Kein Streikrecht für Beamte
OVG bestätigt dbb Rechtsauffassung
Der dbb Bundeshauptvorstand hat der Forderung nach einem Streikrecht für Beamte auf seiner Sitzung am 6. Und 7. Juni 2011 eine klare Absage erteilt. „Das Streikverbot gehört zu den tragenden Säulen des Berufsbeamtentums“, heißt es unmißverständlich in einem entsprechenden Beschluß.
n der vergangenen Tarifrunde in den Ländern hatten die DGB Gewerkschaften GEW und ver.di, Beamte zu Streikmaßnahmen aufgerufen und sich dabei auf eine nicht rechtskräftigen Entscheidung des Verwaltungsgerichts Düsseldorf vom Dezember letzten Jahres berufen.
Mittlerweile liegt eine erste obergerichtliche Entscheidung vor, die die Rechtsauffassung des dbb in vollem Umfang bestätigt:
In der Berufungsentscheidung des Oberverwaltungsgerichts Münster vom 7. März 2012 (Az: 3d A 317/11.O) hob das OVG die Entscheidung des Verwaltungsgerichts Düsseldorf auf und bestätigte damit die ursprüngliche Disziplinarverfügung. In den Leitsätzen stellte der Senat fest, dass Beamte in der Bundesrepublik Deutschland kein Streikrecht haben, dass die Koalitionsfreiheit durch die im Grundgesetz ebenfalls verankerten hergebrachten Grundsätze des Berufsbeamtentums eingeschränkt wird und dass sich auch aus europäischem Recht keine anderweitige Bewertung ergibt.

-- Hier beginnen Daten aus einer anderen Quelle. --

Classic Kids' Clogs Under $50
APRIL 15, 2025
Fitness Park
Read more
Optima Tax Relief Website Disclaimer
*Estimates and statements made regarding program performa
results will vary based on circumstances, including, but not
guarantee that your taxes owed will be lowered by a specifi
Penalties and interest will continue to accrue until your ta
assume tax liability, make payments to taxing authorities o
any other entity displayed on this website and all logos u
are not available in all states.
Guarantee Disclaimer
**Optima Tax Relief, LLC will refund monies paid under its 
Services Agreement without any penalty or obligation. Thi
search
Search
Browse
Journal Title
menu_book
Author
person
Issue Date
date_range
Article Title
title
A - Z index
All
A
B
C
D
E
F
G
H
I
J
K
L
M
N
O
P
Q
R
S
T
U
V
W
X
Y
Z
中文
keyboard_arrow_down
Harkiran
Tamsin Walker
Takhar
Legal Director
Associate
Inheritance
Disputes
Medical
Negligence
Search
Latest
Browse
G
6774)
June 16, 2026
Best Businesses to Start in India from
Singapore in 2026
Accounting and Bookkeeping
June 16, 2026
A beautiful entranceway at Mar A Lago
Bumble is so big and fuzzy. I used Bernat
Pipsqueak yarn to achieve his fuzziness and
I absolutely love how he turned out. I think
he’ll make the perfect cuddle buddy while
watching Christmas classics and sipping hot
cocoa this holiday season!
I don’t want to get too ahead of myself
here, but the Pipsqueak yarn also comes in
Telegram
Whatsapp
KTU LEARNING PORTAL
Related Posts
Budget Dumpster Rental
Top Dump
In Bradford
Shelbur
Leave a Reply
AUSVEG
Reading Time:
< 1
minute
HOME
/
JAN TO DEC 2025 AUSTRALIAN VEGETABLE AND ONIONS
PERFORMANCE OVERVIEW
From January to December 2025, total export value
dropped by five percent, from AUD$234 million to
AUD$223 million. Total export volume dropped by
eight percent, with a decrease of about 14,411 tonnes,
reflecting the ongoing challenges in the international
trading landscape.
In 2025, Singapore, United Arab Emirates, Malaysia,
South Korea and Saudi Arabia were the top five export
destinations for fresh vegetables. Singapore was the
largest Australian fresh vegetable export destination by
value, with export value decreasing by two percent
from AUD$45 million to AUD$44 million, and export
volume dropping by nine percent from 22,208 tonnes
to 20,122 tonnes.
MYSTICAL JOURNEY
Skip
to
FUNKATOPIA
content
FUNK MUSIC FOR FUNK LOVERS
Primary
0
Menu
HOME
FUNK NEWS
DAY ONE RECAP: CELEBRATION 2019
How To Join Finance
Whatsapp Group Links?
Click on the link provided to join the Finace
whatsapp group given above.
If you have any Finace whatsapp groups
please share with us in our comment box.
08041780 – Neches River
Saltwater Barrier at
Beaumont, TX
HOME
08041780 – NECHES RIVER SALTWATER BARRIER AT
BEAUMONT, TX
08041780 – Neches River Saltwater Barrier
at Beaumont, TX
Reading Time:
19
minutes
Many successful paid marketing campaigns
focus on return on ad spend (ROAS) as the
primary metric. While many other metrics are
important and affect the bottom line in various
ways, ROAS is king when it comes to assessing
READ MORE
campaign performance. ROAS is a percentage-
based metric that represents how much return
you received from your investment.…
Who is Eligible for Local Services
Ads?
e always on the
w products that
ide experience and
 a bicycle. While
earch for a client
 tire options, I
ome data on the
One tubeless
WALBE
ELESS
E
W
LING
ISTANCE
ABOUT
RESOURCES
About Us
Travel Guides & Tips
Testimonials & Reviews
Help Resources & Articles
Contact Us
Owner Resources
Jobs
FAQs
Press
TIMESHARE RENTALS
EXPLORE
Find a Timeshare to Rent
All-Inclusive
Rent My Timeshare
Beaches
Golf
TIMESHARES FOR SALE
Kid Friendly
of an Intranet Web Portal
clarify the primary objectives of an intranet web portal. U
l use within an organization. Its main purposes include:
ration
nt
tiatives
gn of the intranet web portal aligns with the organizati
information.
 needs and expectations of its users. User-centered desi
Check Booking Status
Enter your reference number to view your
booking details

In den Entscheidungsgründen stellt das OVG Münster fest, dass die Klägerin in vierfacher Hinsicht gegen die ihr obliegenden Dienstpflichten verstoßen habe: der Pflicht, sich mit voller Hingabe dem Beruf zu widmen, der Pflicht zum achtungs- und vertrauenswürdigem Verhalten, der Pflicht, nicht ohne Genehmigung dem Dienst fernzubleiben sowie der Gehorsamspflicht. Hierbei handele es sich um beamtenrechtliche Kernpflichten.
Die Koalitionsfreiheit des Art. 9 Abs. 3 GG stehe zwar auch Beamten zu, sie werde aber nach dem Prinzip der praktischen Konkordanz durch die in Art. 33 Abs.5 GG verankerten beamtenrechtlichen Strukturprinzipien mit Verfassungsrang eingeschränkt. Die Unzulässigkeit des Beamtenstreiks sei als hergebrachter Grundsatz des Berufsbeamtentums verfassungsrechtlich bestimmt; die Treuepflicht sei ein prägendes Strukturmerkmal.
Für eine funktionsbezogene Differenzierung für Beamte ergebe sich aus dem Grundgesetz keine Grundlage. Der Beamtenstatus sei nicht aufspalt- und teilbar; die besondere Treuepflicht sei unabhängig von der Art der Tätigkeit, die ein Beamter ausübe. Das Beamtenrecht im Sinne des Art. 33 Abs. 5 GG kenne keine funktionsbezogenen Beamtenkategorien mit unterschiedlichen Rechten und Pflichten. Die Treuepflicht treffe Beamte gleichermaßen in der Leistungs- wie der Eingriffsverwaltung.
Das Streikrecht lasse sich auch nicht aus Völker- oder Europarecht herleiten, weder aus der Europäischen Menschenrechtskonvention, EMRK, noch aus der Rechtsprechung des Gerichtshofes für Menschenrechte, EGMR. In der Auseinandersetzung mit verschiedenen EGMR-Verfahren hält der Senat fest, dass der EGMR häufig darauf abgestellt habe, dass sich die europäischen Staaten sehr unterschiedlich entwickelt hätten; bei Auslegung der EMRK-Entscheidungen sei den einzelstaatlichen Besonderheiten Rechnung zu tragen.
Unabhängig davon stehe die EMRK als völkerrechtlicher Vertrag in der deutschen Rechtsordnung nur im Rang eines Bundesgesetzes. Grundgesetzliche Regelungen gingen diesem vor.
Die Bundesleitung des dbb begrüßt diese Entscheidung, die juristisch umfassend das geltende Streikverbot für Beamte begründet und dies auch unter Berücksichtigung des europäischen Rechts, insbesondere der Europäischen Charta für Menschenrechte. Darüber hinaus stellt das Gericht auch die funktionale Bedeutung der besonderen Bindungen des Beamtenrechts für die öffentliche Aufgabenerfüllung fest.